◆ What is needed: Please present the listing below as a numbered list of its lines, skipping any blank lines and leaving out the pictures.
________________________
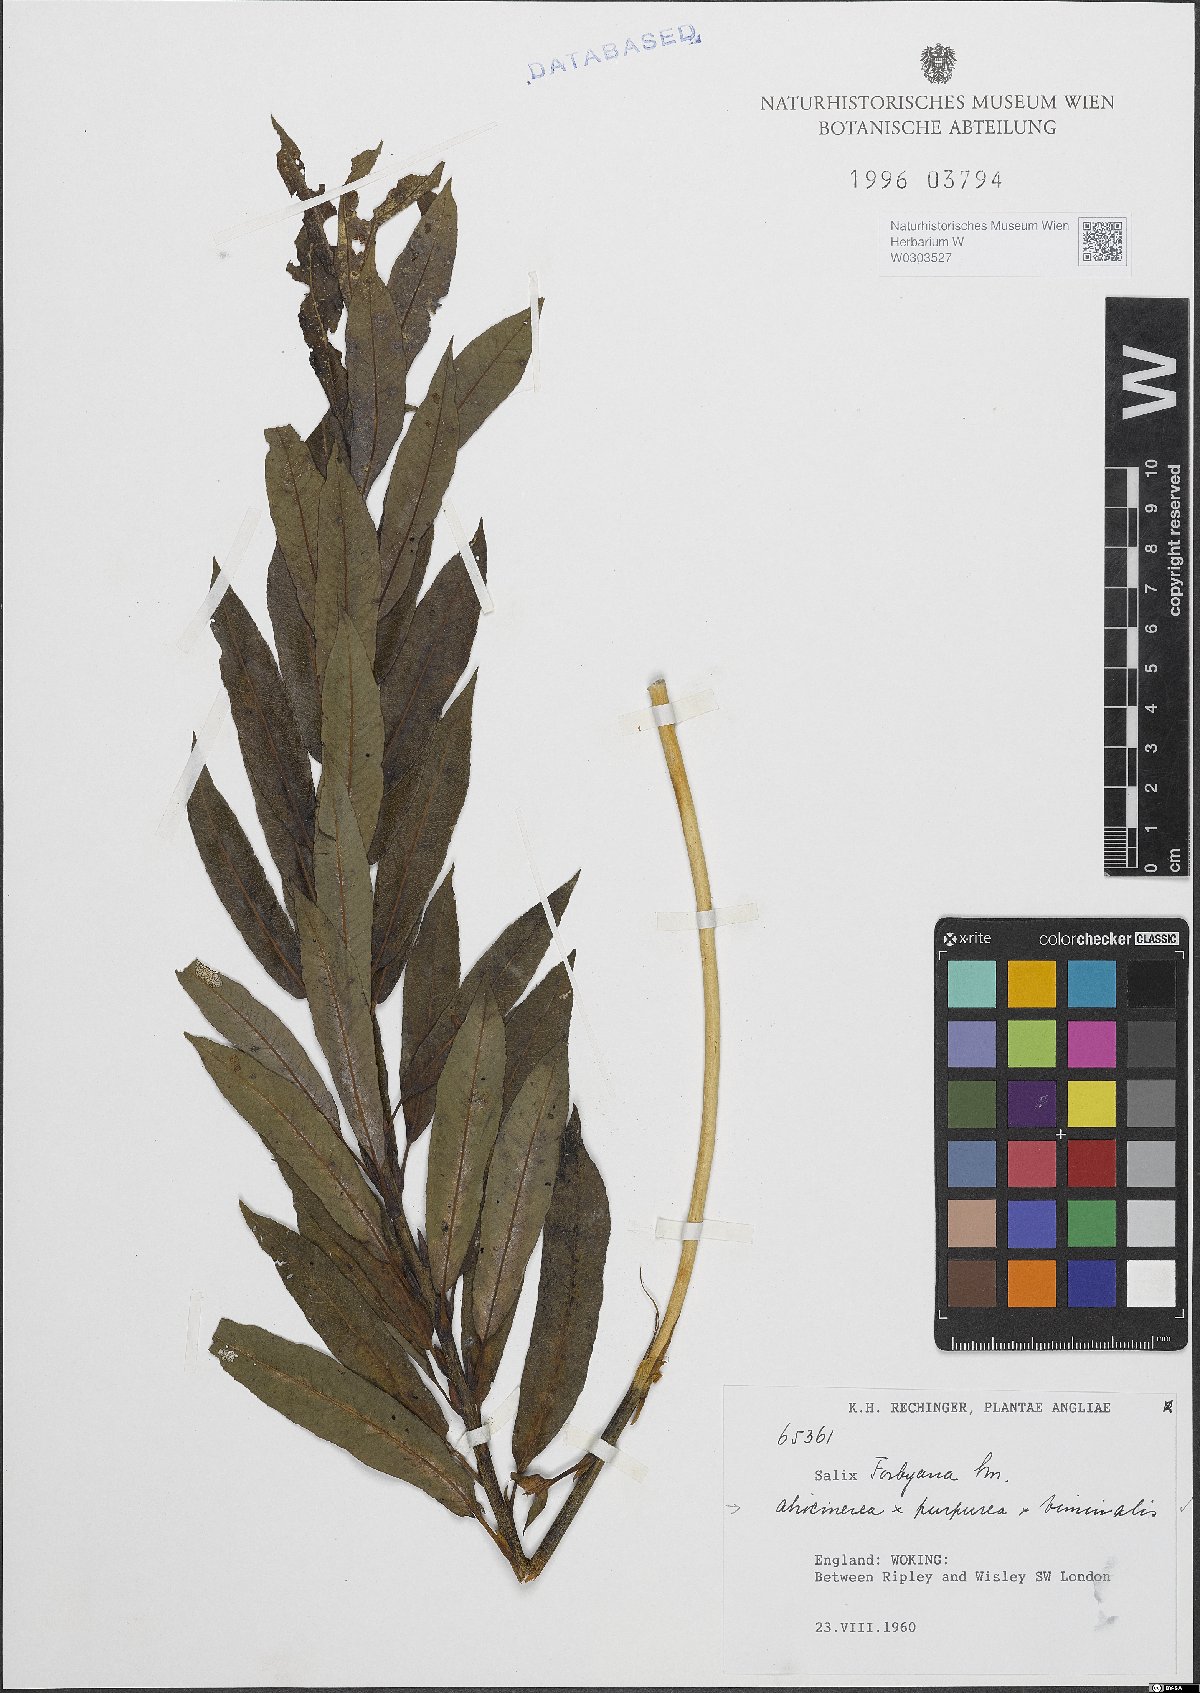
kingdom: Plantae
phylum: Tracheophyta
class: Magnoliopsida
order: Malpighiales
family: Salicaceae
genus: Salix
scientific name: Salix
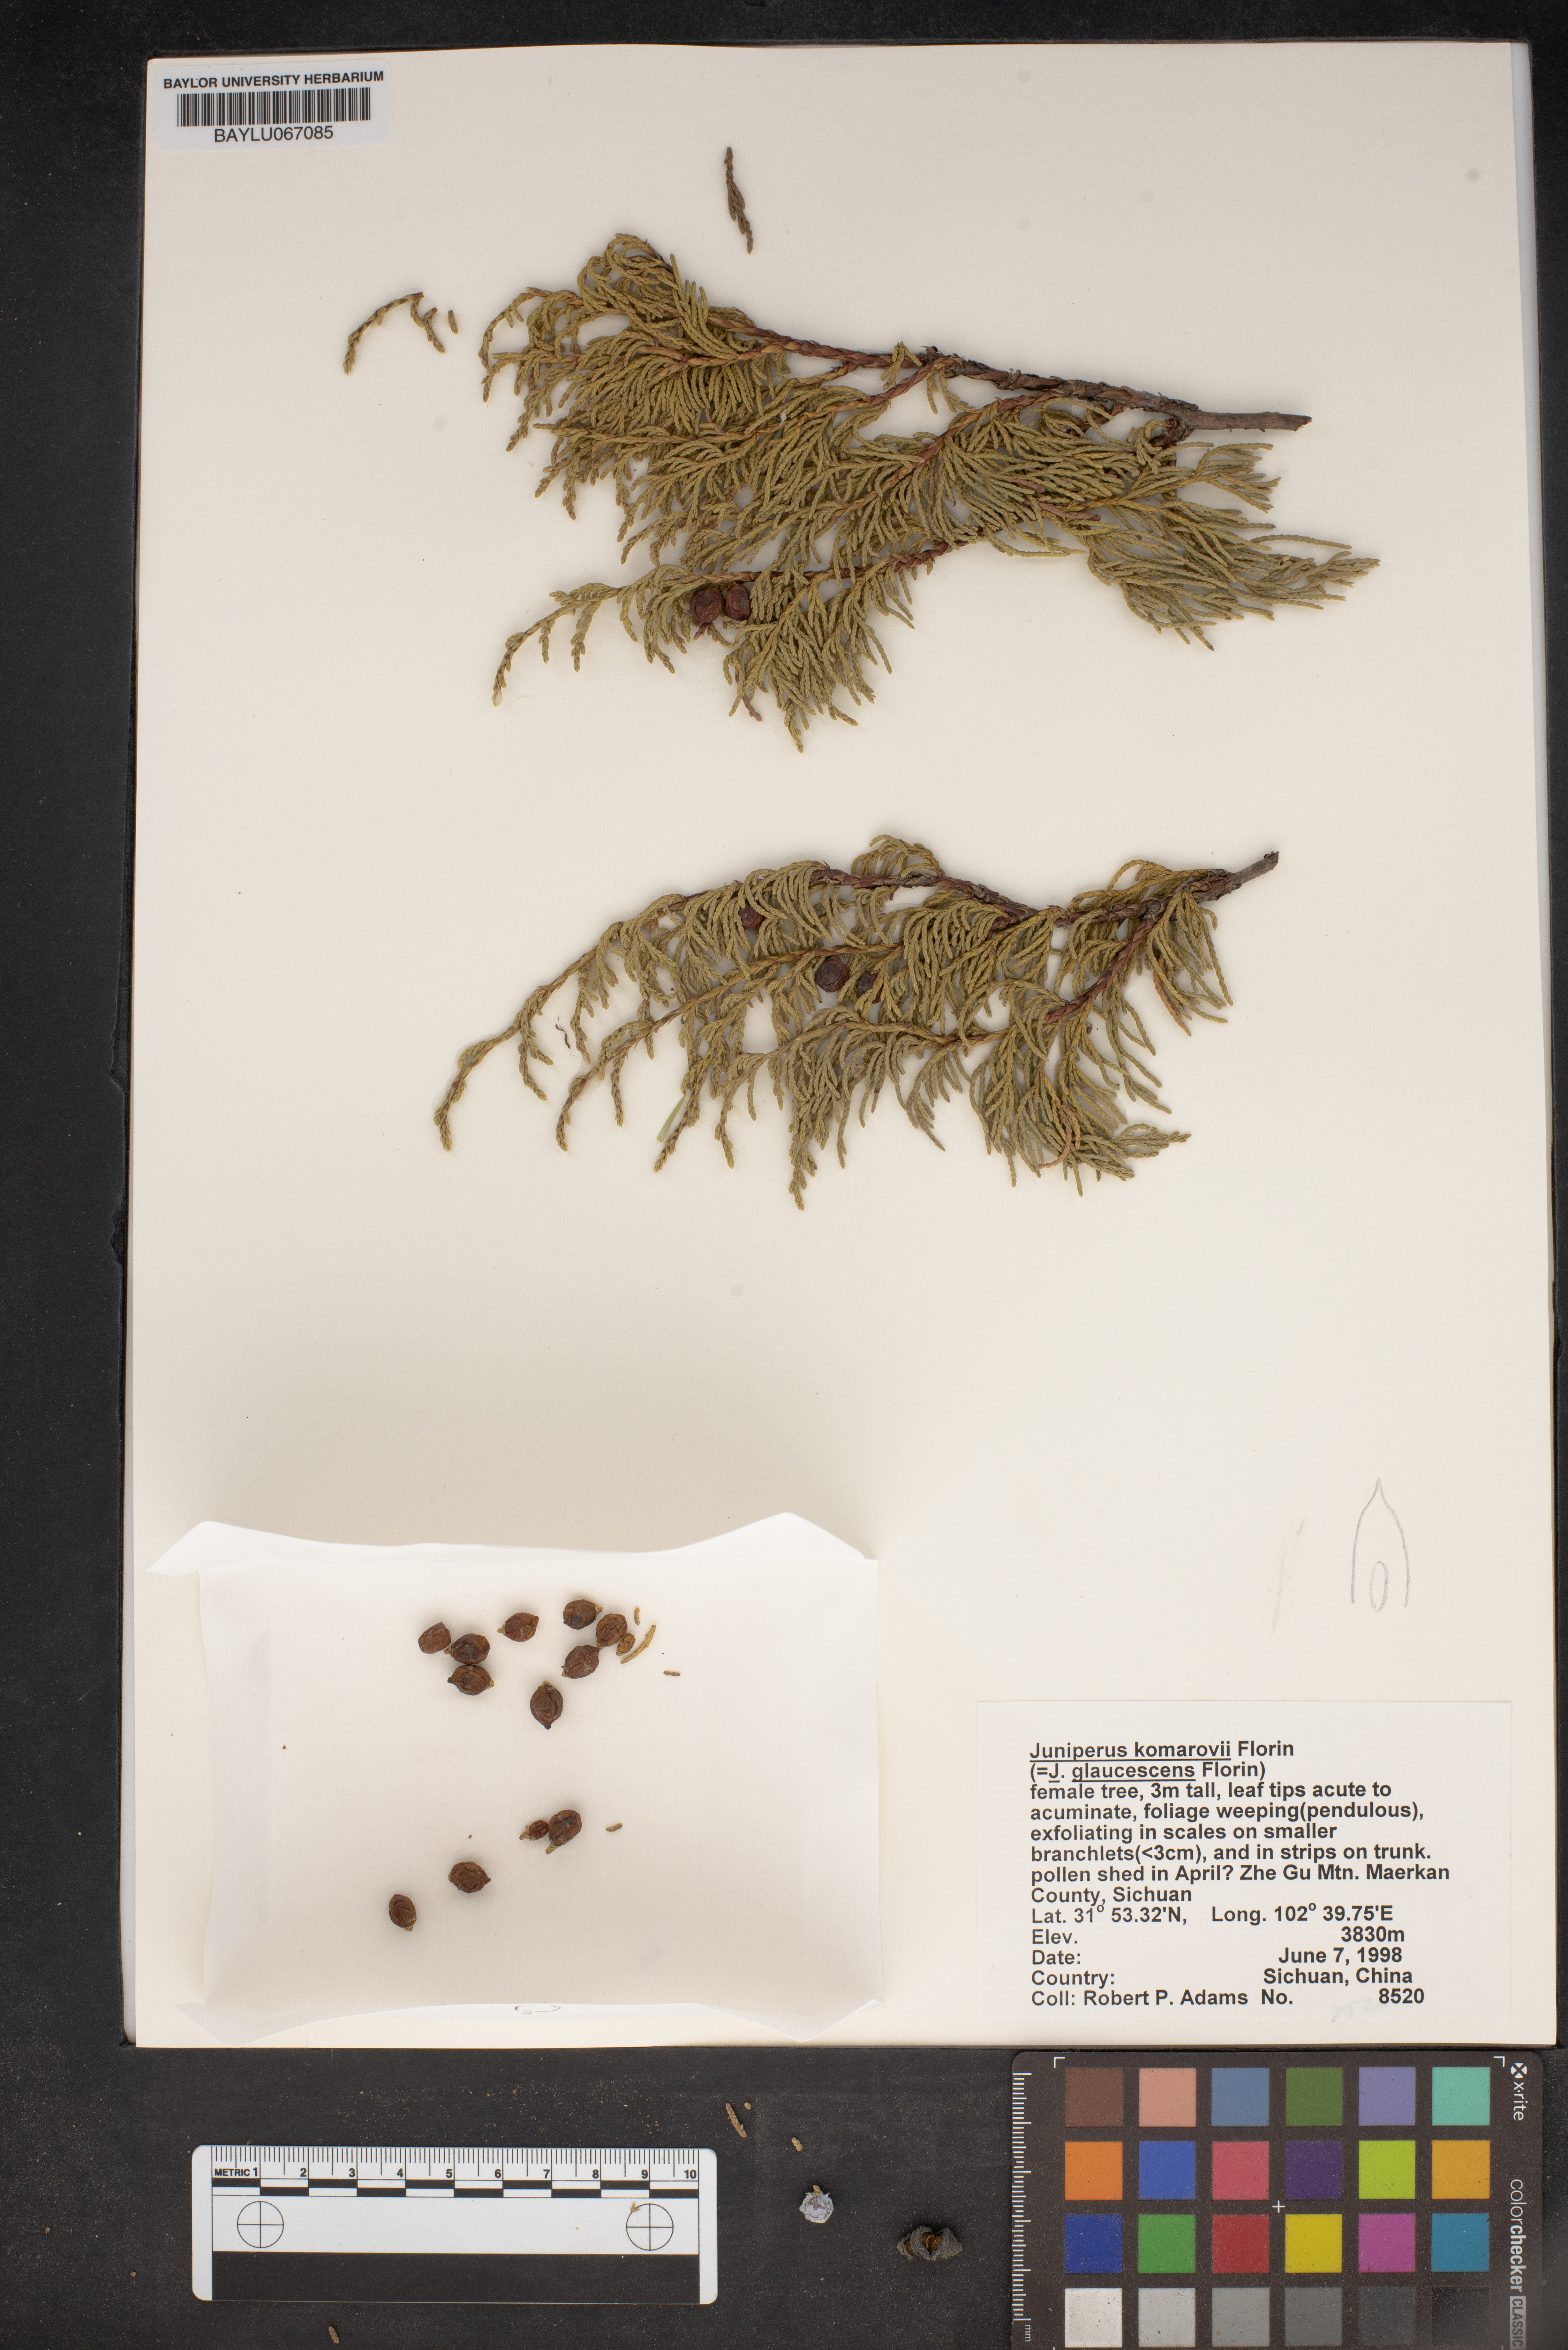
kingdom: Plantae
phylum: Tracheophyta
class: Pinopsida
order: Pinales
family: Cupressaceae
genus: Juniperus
________________________
◆ Exercise output:
1. kingdom: Plantae
2. phylum: Tracheophyta
3. class: Magnoliopsida
4. order: Malpighiales
5. family: Salicaceae
6. genus: Salix
7. scientific name: Salix
8. kingdom: Plantae
9. phylum: Tracheophyta
10. class: Pinopsida
11. order: Pinales
12. family: Cupressaceae
13. genus: Juniperus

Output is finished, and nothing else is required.